第九章は唯円の問いではあるけれども、ひとり唯円だけの問題ではない。普徧性を持っている。喜びがなくまた意欲がない中で、どう生きていったらよいのだろうかという問いは、また切実な問題である。聞法精進の中でわれらも何遍もこの所を通らねばならない。いわば第九章は一生お世話になる大事な章である。この章は師訓篇の最後をしめくくる現実的な問題解決の章となっている。

この問いに対する答が「親鸞もこの不審ありつるに」以下で、第九章の中心になっている。問いが深い問いであり答も深い答である。

 「しかるに仏かねて知ろしめして『煩悩具足の凡夫』と仰せられたることなれば『他力の悲願は此の如きのわれらがためなりけり』と知られていよいよ頼しくおぼゆるなり」。第九章の中心はこの「他力の悲願はかくの如きのわれらがためなりけり」である。同時に我々の色々の現実問題が解かれていく中心になる言葉がこの「他力の悲願はかくの如きのわれらがためなりけり」である。

文章の意味は、「煩悩の明け暮れである私の現実でありますのに、仏はずっと以前から知って下さって、煩悩具足の凡夫と仰せられたのであります。でありますから……」と続いている。

観経』(二−六)を頂くと韋提希(いだいけ)に対する言葉として「如来いま未来世の一切衆生、煩悩賊の害する所と為る者のために清浄業を説かん」とある。これは「煩悩具足の凡夫と仰せられたることなれば」の依り処である。尽未来際次々と続いて生まれる一切衆生がどのような存在であるか。
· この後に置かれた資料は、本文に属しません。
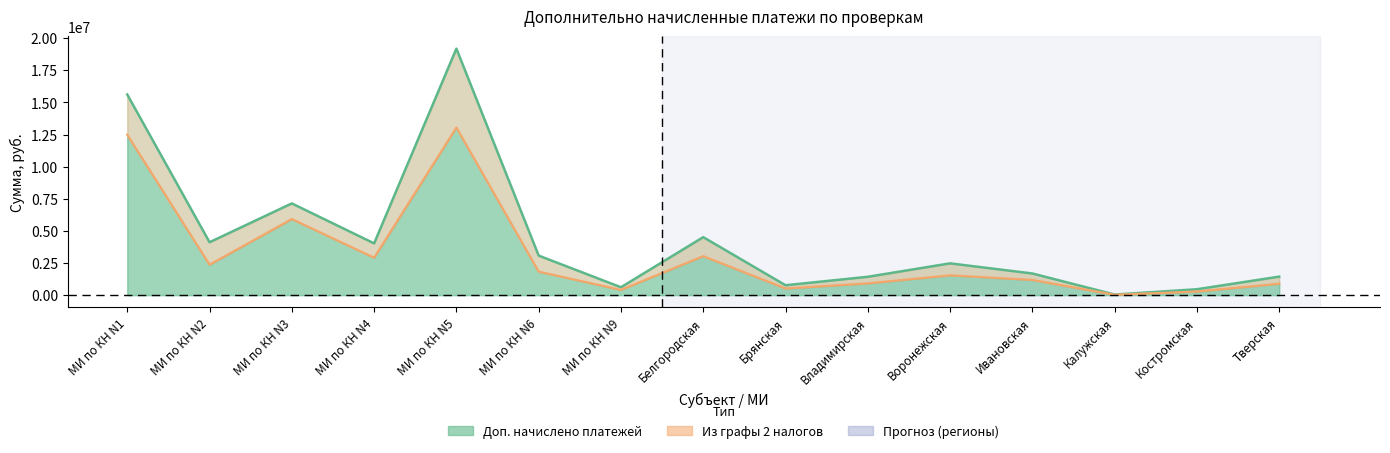

What is the difference between the second highest and minimum values in the Доп. начислено платежей series?

15570182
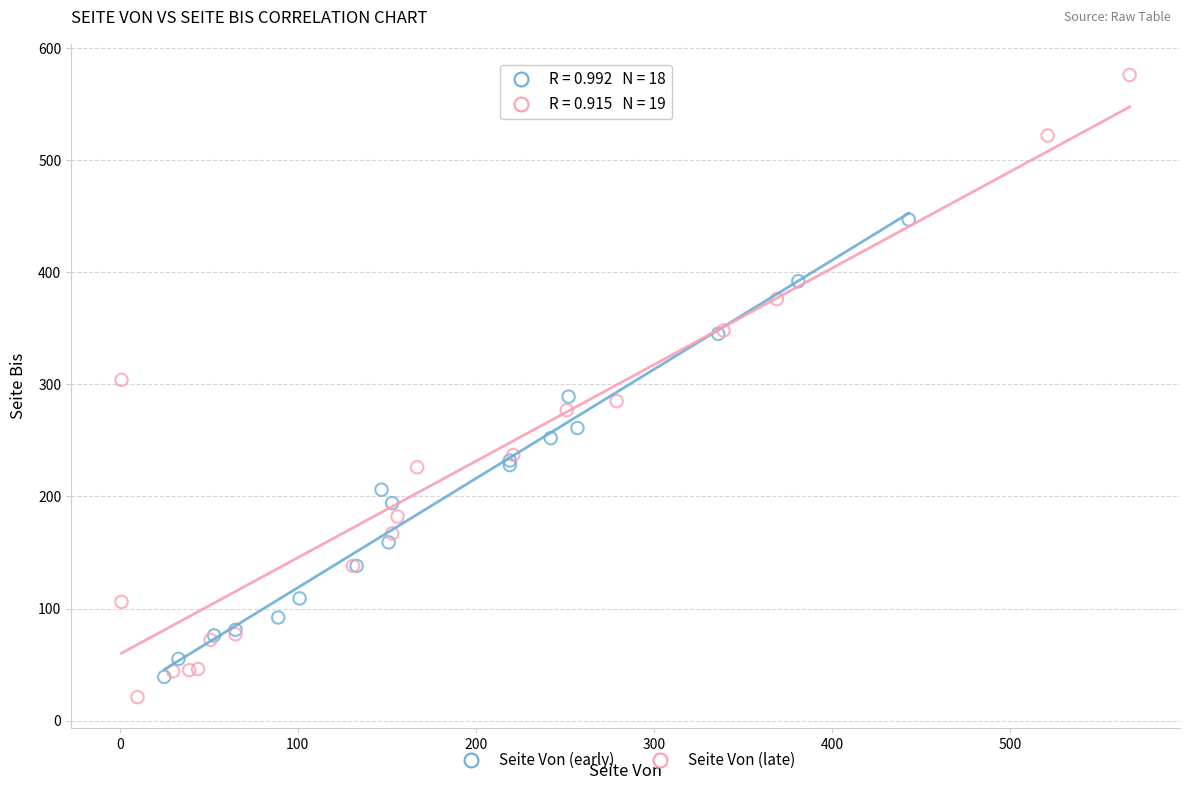

Which series has the largest Y range (max minus min)?

Seite Von (late)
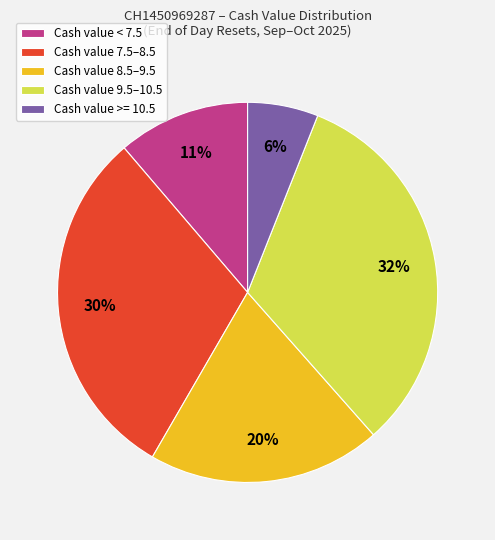

To the nearest percent, what is the average slice percentage?

20%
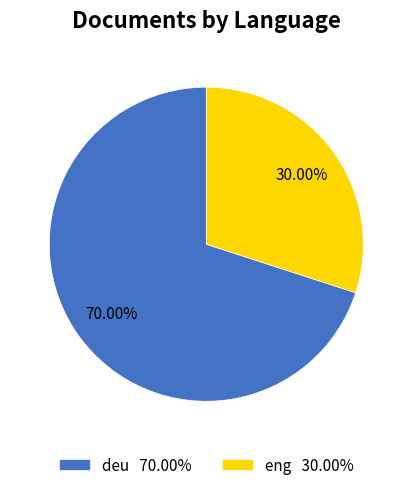

The eng slice represents 42% of the pie. True or false?

False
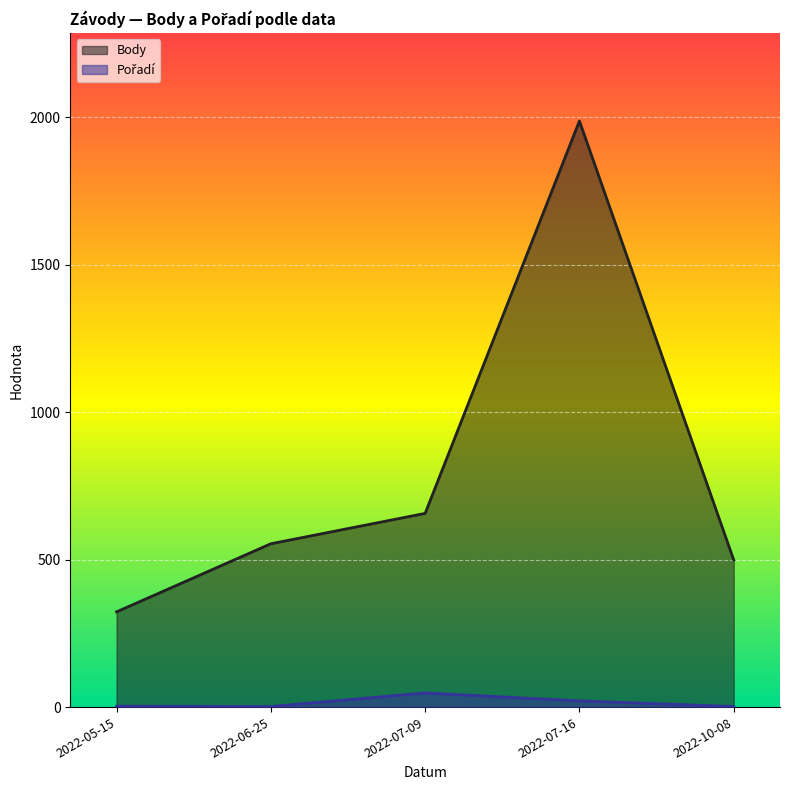

What is the smallest value displayed?

2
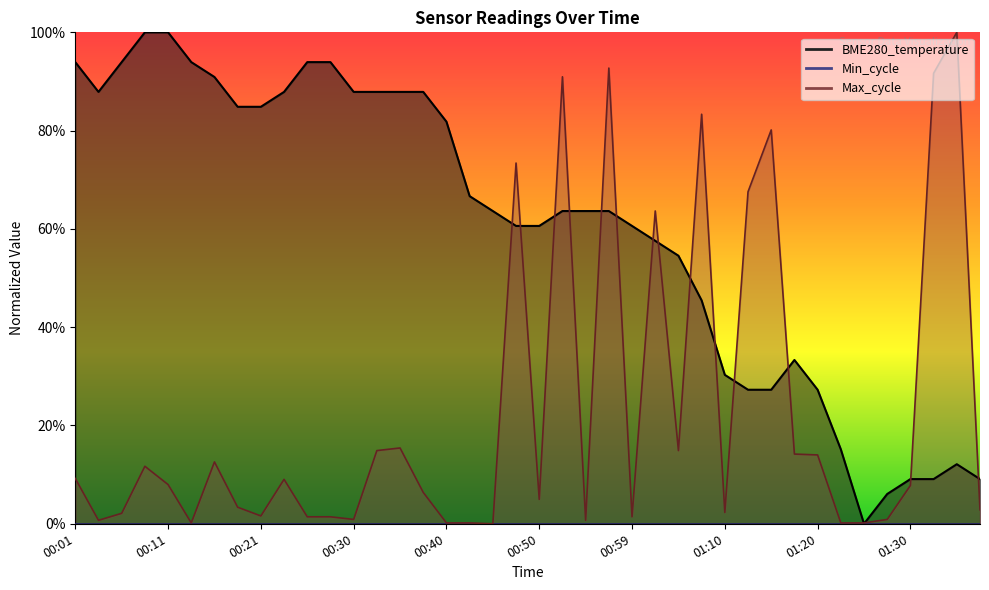

Where do BME280_temperature and Max_cycle first cross each other?

00:45 and 00:47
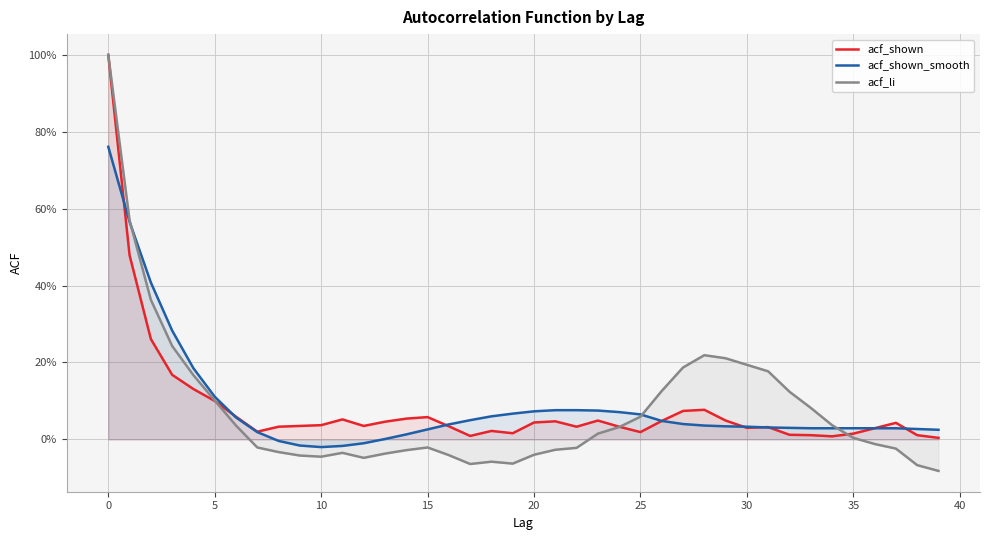

Does the chart display data point markers on the line(s)?

No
それは、その身に備っている煩悩の為に身心を打ち破られてその賊に害せられ、身も心も奪われているものである。このような者のために大悲の仏は、清浄真実の行業を説こうと言われる。「未来世の一切衆生」は即ち「煩悩賊の害する所となる者」であり、これを煩悩具足の凡夫という。『観経』は韋提希の為に説かれる経典でありながら、内容は未来世の一切衆生「煩悩賊の害する所となる者」のためといわれている。われら煩悩具足の凡夫が問題とされている。